English is widely spoken, locals are used to seeing foreigners, and there’s always something to do. Plus, the public transit system is massive, affordable, and safe, making it easy to explore wherever you want to go.

The True Melting Pot

As far as culture goes in Malaysia, it is incredibly rich and unlike anything I’ve ever experienced. The country is home to a diverse mix of ethnic groups, including Chinese, Indian, Malay, and Indigenous peoples, all of whom bring their unique traditions, cultures, and cuisines. One of the fascinating groups is the Chindu people, a blend of Chinese and Indian Hindu heritage, who have their own distinct culture and delicious food.

You can easily spot a Chindu restaurant by the presence of a chubby Buddha statue alongside a Hindu god statue in the window. The Chindu community has a vibrant, awesome culture that’s completely different from Malay culture or any other group as well.

Malaysia’s diversity doesn’t end there—it’s one of the most multicultural countries in the world, the true melting pot, exhibiting a harmonious blend of totally different people. The country also holds the record for having the most public holidays of any nation. Everyone celebrates them together as well. It’s a country where various ethnic groups unite to honor each other’s festivals, creating a unique atmosphere of inclusivity and cultural exchange.

Malaysia is not just a wonderful place to live, but a place to visit and truly experience the beauty of diversity.
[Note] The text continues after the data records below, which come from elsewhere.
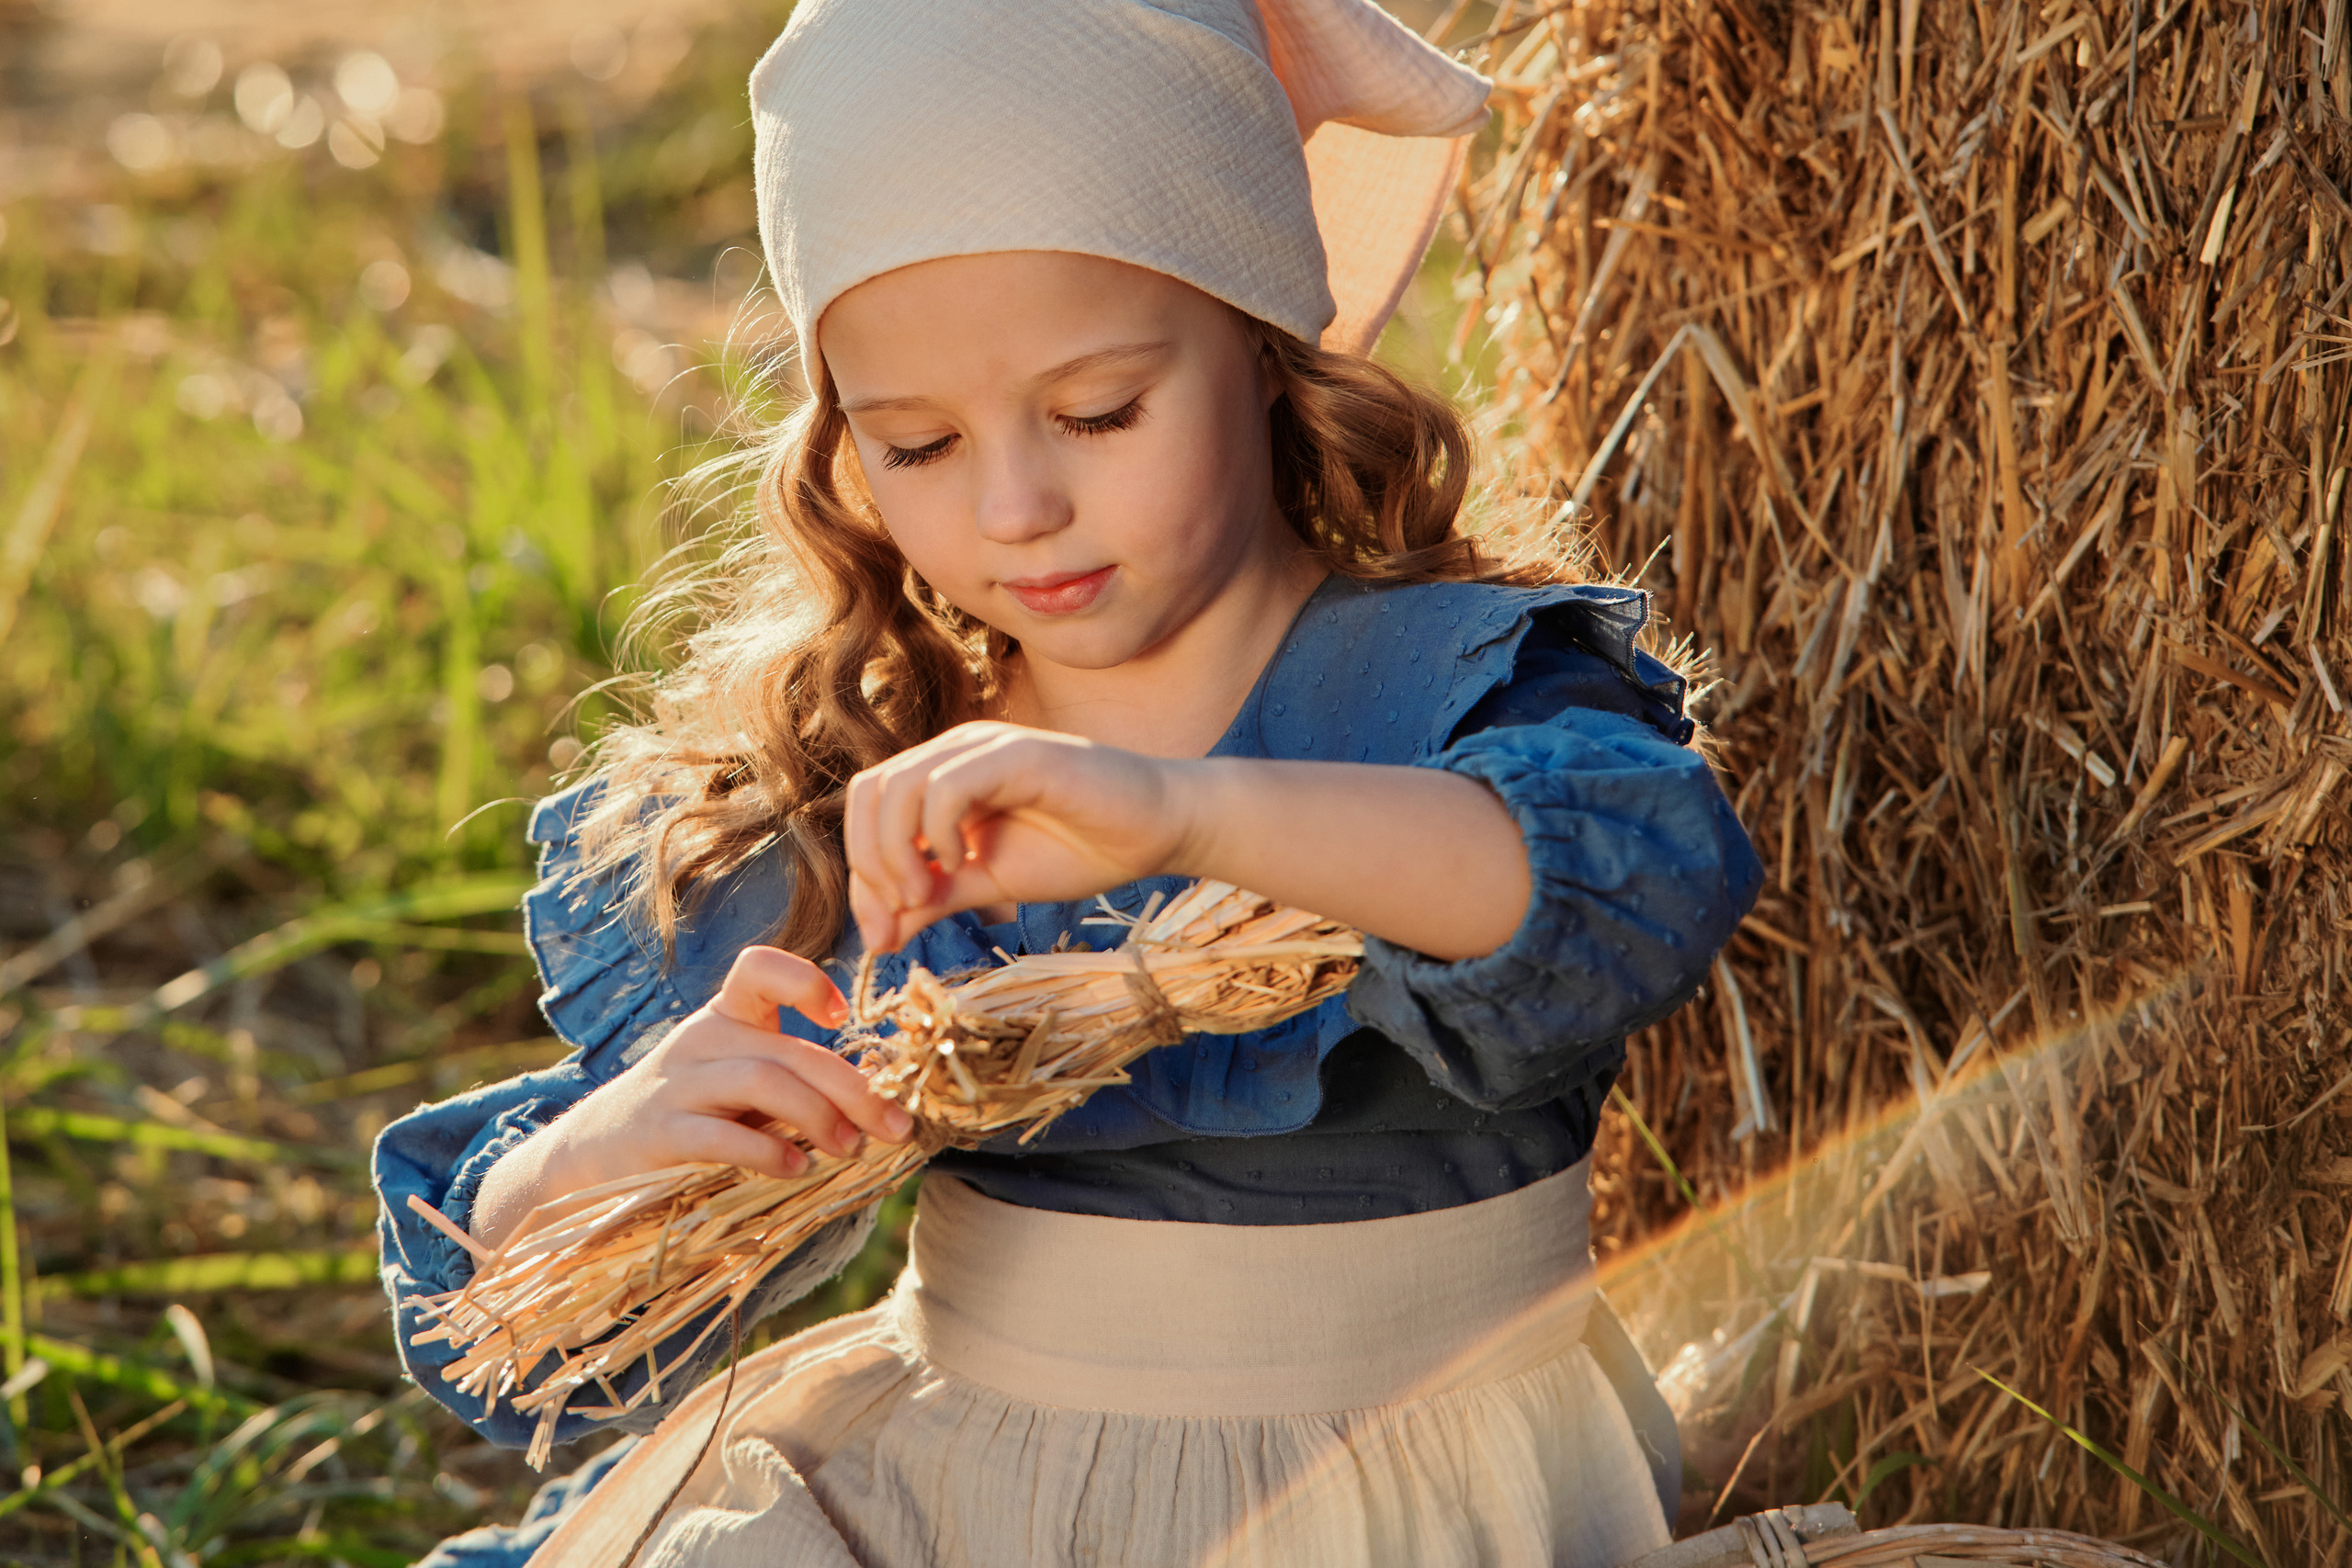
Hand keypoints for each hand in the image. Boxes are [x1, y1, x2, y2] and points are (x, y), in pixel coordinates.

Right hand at [470, 947, 911, 1251]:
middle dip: (852, 1088)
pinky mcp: (659, 1133)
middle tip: (894, 1125)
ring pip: (760, 1081)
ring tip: (849, 1148)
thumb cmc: (689, 1117)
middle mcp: (701, 1040)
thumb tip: (877, 1106)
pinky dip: (764, 1151)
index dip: (803, 982)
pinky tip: (795, 1167)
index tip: (841, 1018)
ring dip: (816, 1116)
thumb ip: (791, 1080)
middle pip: (787, 1049)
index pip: (758, 968)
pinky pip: (717, 1134)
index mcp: (725, 1018)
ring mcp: (677, 1084)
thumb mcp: (735, 1082)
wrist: (591, 1156)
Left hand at [845, 721, 1190, 951]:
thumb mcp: (990, 885)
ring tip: (928, 896)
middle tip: (904, 914)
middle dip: (869, 864)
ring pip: (897, 786)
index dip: (862, 877)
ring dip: (895, 852)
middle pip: (868, 793)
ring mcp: (983, 748)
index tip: (883, 937)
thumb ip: (934, 899)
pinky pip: (946, 785)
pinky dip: (936, 832)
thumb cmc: (1080, 850)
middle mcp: (954, 754)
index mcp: (942, 779)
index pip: (868, 813)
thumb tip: (878, 935)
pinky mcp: (1016, 754)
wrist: (1156, 831)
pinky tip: (962, 863)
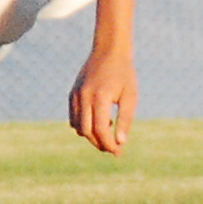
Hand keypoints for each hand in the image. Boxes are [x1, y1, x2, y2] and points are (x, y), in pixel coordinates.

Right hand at [68, 38, 135, 153]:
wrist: (109, 51)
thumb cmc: (124, 74)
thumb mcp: (130, 96)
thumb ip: (125, 119)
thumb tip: (120, 143)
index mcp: (100, 97)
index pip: (100, 129)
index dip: (108, 144)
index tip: (118, 152)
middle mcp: (84, 97)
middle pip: (87, 132)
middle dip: (99, 144)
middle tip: (114, 149)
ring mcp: (75, 96)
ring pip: (78, 127)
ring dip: (91, 136)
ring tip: (108, 131)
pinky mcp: (72, 94)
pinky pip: (74, 118)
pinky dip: (84, 126)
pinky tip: (100, 122)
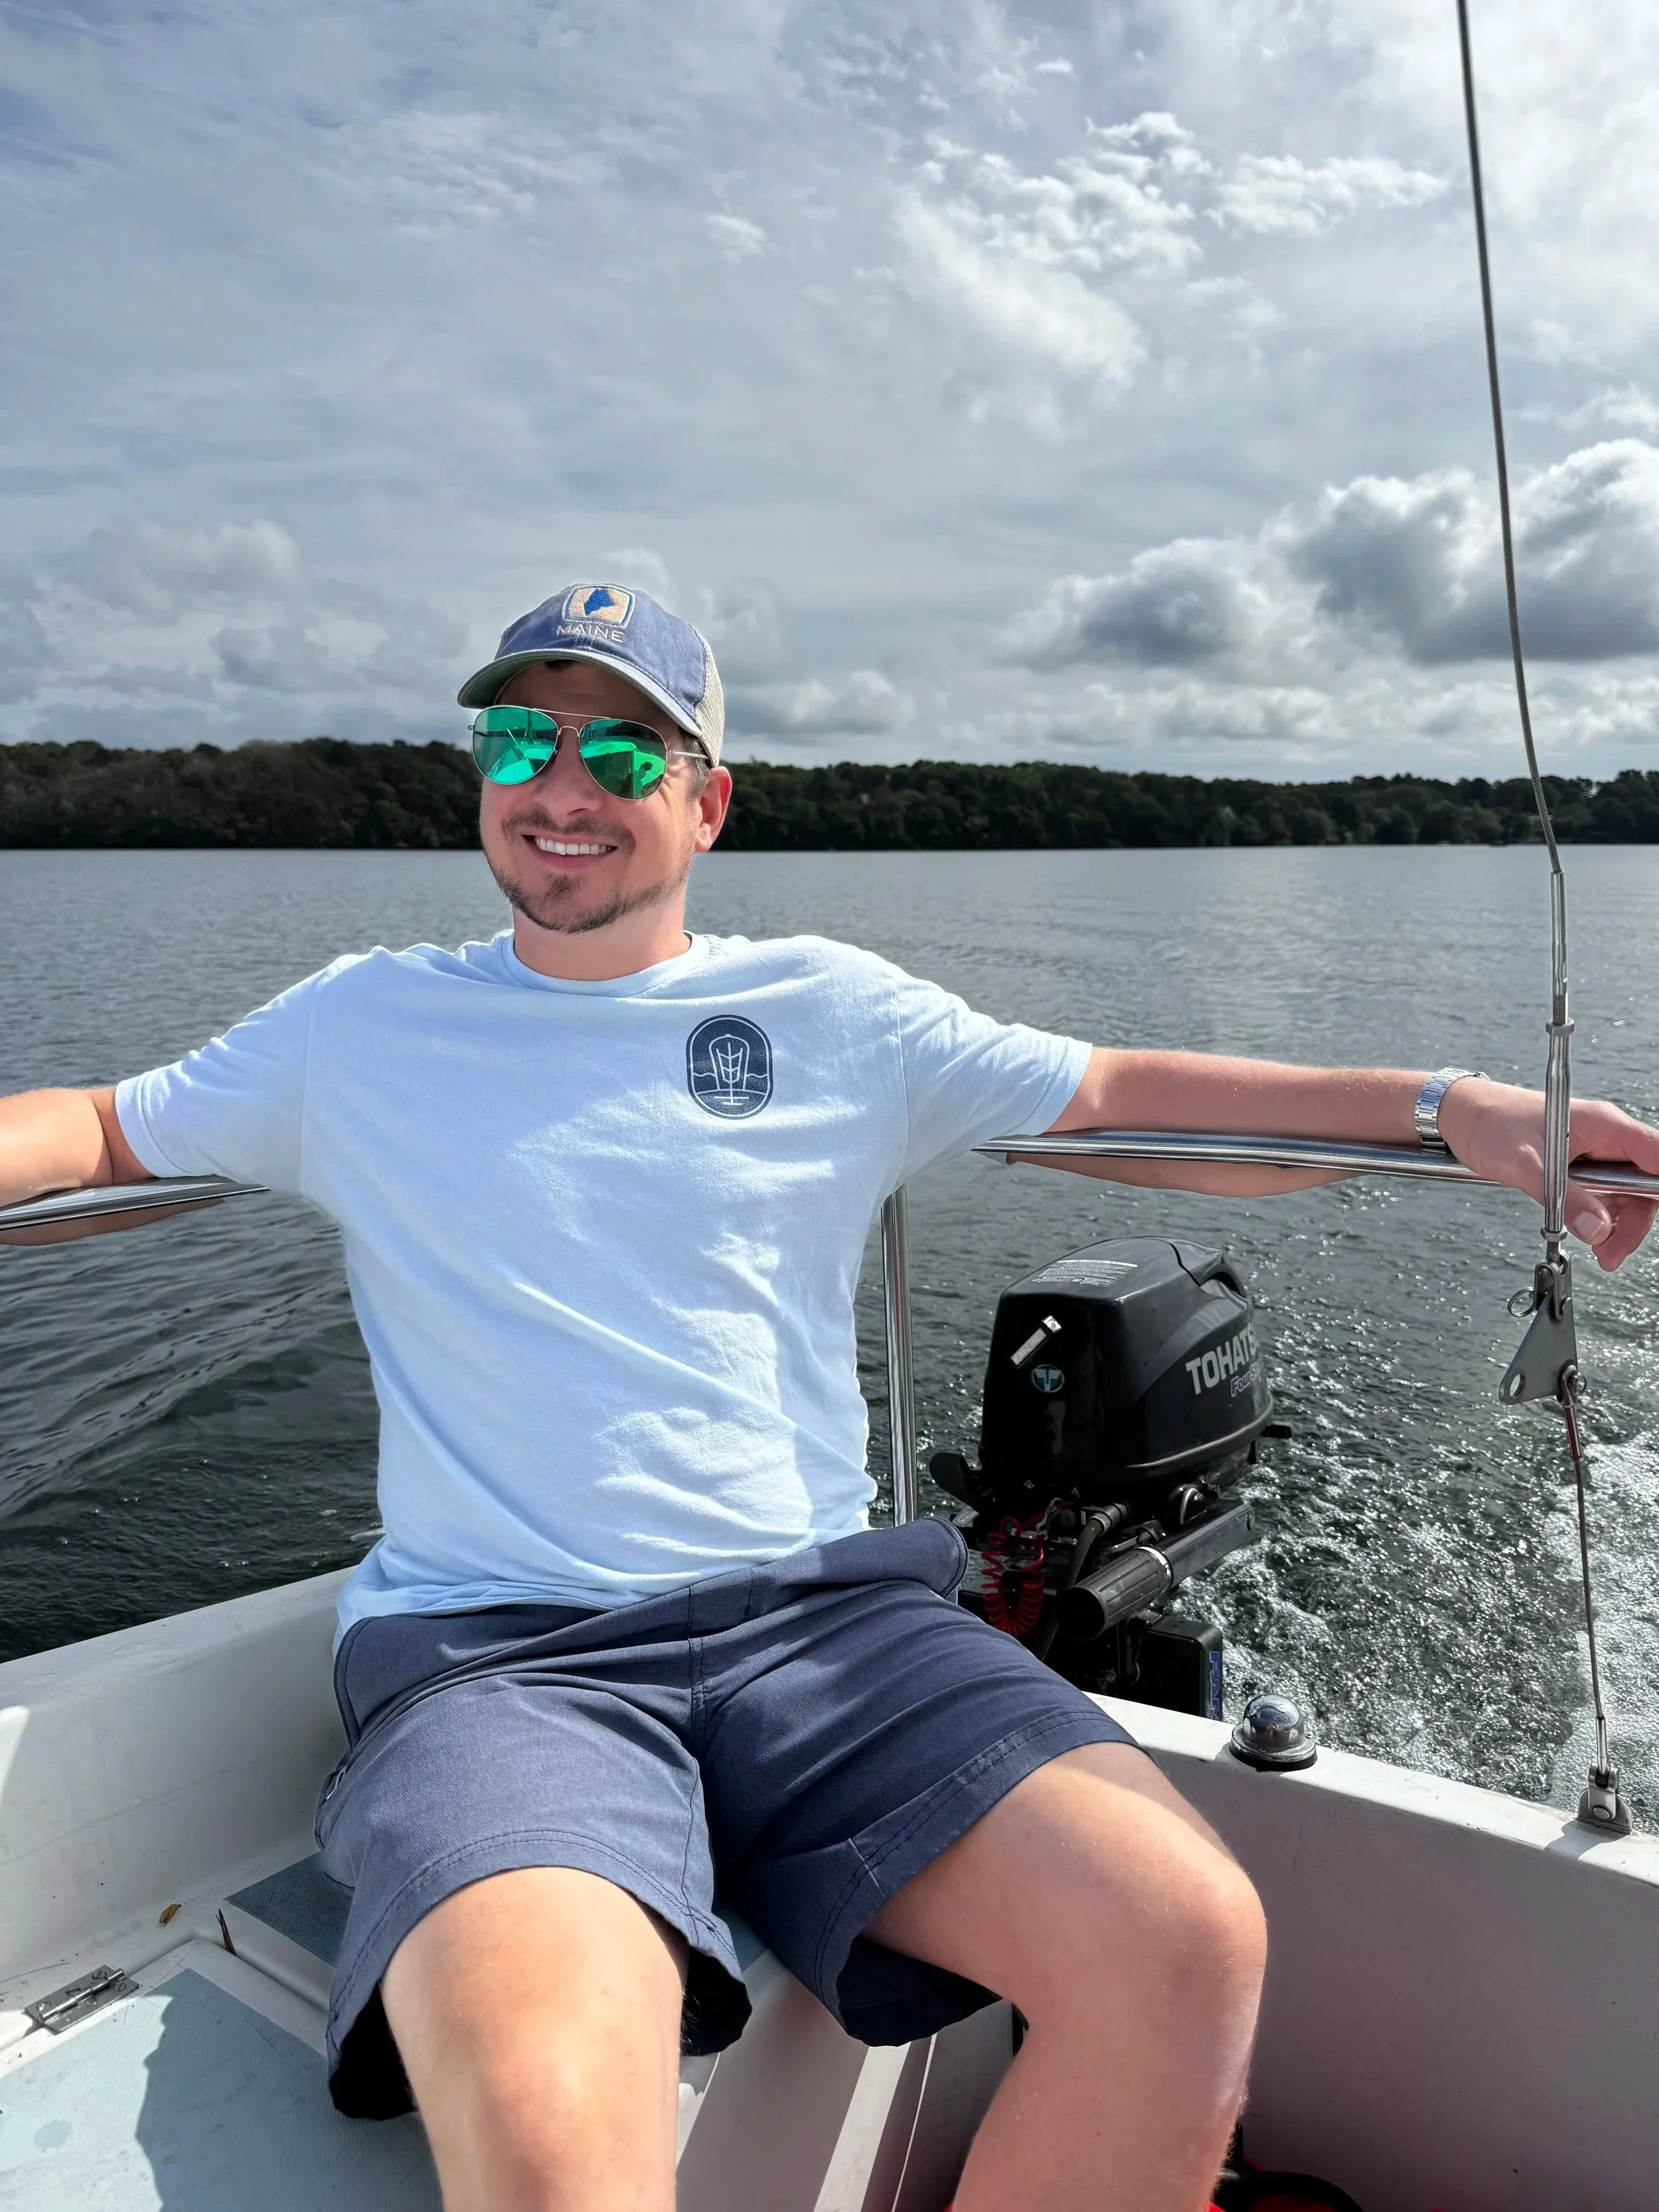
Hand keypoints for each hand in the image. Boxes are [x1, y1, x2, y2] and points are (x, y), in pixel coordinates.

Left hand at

That being said, Islam is still the dominant religion, and in my eyes, is constantly trying to grow and stamp out all the others. It’s a constant problem, and many of the people I befriended there had many complaints.

Malaysia and LGBTQ+

​One of my favorite places to visit in Kuala Lumpur was a local gay bar. Opening such an establishment in a country where homosexuality is criminalized and can lead to severe penalties, even death.

This bar, known as “The Secret Garden,” provided a safe and welcoming space for the LGBTQ+ community amidst a complex legal and cultural landscape. ​To look into LGBTQ+ rights in Malaysia, I’ll share a wiki page, something I never do, because there is simply no where else to find this information: en.wikipedia.org

The Secret Garden, tucked away in the heart of Kuala Lumpur, is more than just a venue—it’s a refuge. A place where people find not only entertainment but a sense of belonging. I may not be part of the LGBTQ+ community myself, but this is where I made most of my friends. Spaces like this exist in defiance of the legal and cultural challenges LGBTQ+ individuals face in Malaysia, serving as vital hubs of support and community. It’s an ongoing struggle, one deeply intertwined with the country’s dominant religious influences.

If you’re part of the LGBTQ+ community and planning to visit, know that while places like the Secret Garden offer safety and solidarity, the reality of life here is complex. In many ways, stepping into this world feels like traveling back in time. Photos weren’t allowed, for understandable reasons—otherwise, I would share them here.

Siem Reap, by contrast, carries none of these same burdens. LGBTQ+ individuals are widely accepted here, moving through life without fear or restriction. It’s a freedom that stands in stark contrast to what I witnessed in Malaysia, and one that shouldn’t be taken for granted.